# Fried green tomatoes gone sour??



## Kelmg813 (Oct 6, 2010)

I just attempted fried green tomatoes for the first time. The recipe turned out great! The crust was crunch, the inside soft..but the taste was all wrong! I have only had fried green tomatoes once and it didn't taste sour like it did for me tonight.

What did I do wrong? Are there degrees of ripeness in green? If so, how do you tell? Im desperate. I made my family try it for the first time ever and now they told me to never make it again.

Help!


----------



## forty_caliber (Oct 6, 2010)

How thick are your slices of tomato?

.40


----------



## Kelmg813 (Oct 6, 2010)

forty_caliber said:


> How thick are your slices of tomato?
> 
> .40



The recipe said half an inch, but I think they ended up a little thicker...


----------



## forty_caliber (Oct 6, 2010)

Kelmg813 said:


> The recipe said half an inch, but I think they ended up a little thicker...

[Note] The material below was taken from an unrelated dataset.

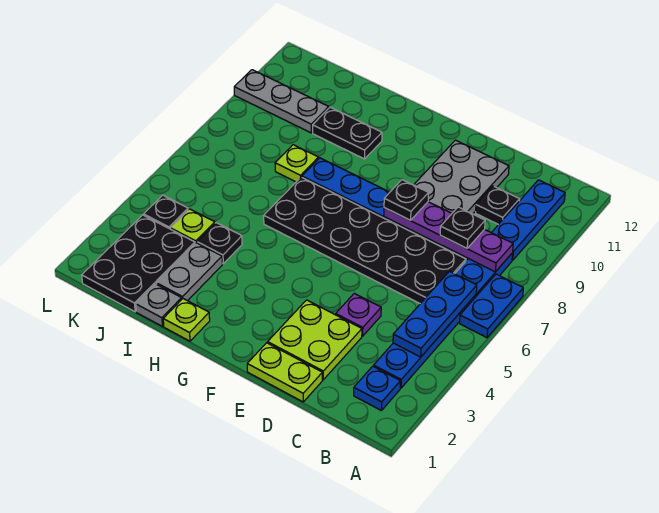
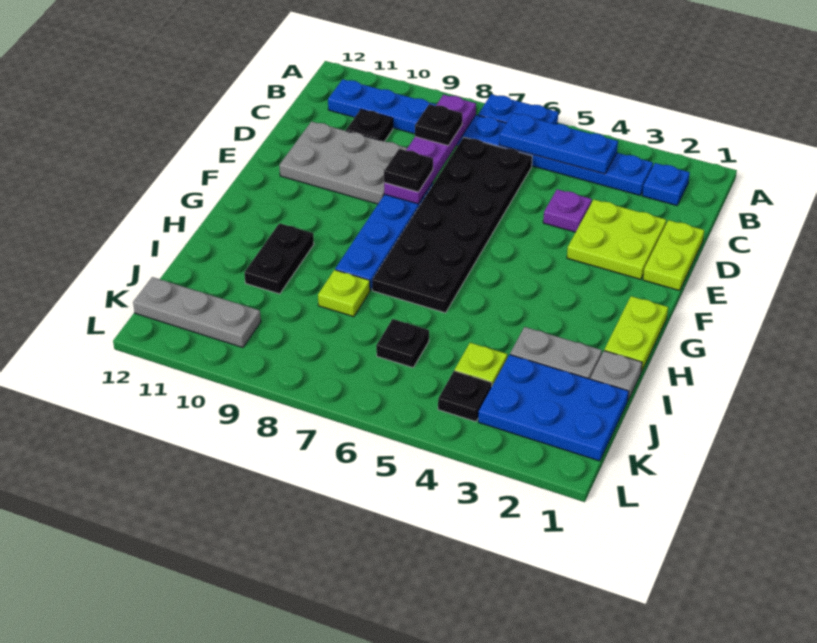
lime 1x1 plate [163,299,210,341] -> lime 1x2 plate [604,296,668,372]
black 1x1 plate [197,223,242,263] -> black 1x1 plate moved to [376,319,429,368]
black 2x3 plate [82,215,195,312] -> blue 2x3 plate [478,355,629,461]
grey 1x3 plate [234,70,329,133] -> grey 1x3 plate turned to [133,277,261,348]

I think the basic problem is that your tomatoes were too thick.  We've always made them with very thin slices.  About 1/16 to 1/8 inches would be about right...about --->||<---  to --->| |<--- thick.


.40


----------



## CharlieD (Oct 7, 2010)

Also what seasoning did you use for the tomatoes? Green tomatoes do not taste good by them selves to begin with. Simply frying them is not going to change that.


----------